■ **Work instructions**:
All of the lines below are to be transcribed faithfully, with pictures excluded from the copy.

■ **Input**:
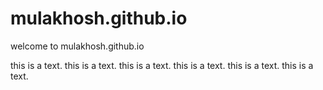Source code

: # mulakhosh.github.io
welcome to mulakhosh.github.io

this is a text. this is a text. this is a text. this is a text. this is a text. this is a text. 
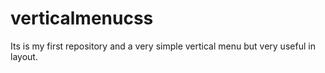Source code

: verticalmenucss
===============

Its is my first repository and a very simple vertical menu but very useful in layout.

■ **Output for this task**:
Source code

: # mulakhosh.github.io
welcome to mulakhosh.github.io

this is a text. this is a text. this is a text. this is a text. this is a text. this is a text. 
Source code

: verticalmenucss
===============

Its is my first repository and a very simple vertical menu but very useful in layout.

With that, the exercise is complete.